**Request:**
Your task is to return all the entries below exactly, with every picture omitted.

**Camera geometry data:**

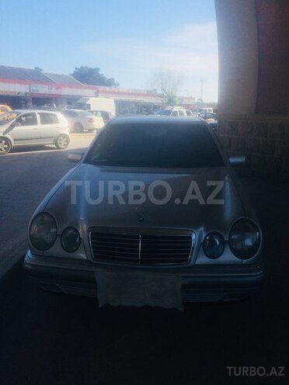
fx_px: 323
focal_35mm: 29
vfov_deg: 61.7
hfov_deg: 48.2
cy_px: 192
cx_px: 144
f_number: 2.2
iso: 32
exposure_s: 1/1172
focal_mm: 4.15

**Answer to this exercise:**
fx_px: 323
focal_35mm: 29
vfov_deg: 61.7
hfov_deg: 48.2
cy_px: 192
cx_px: 144
f_number: 2.2
iso: 32
exposure_s: 1/1172
focal_mm: 4.15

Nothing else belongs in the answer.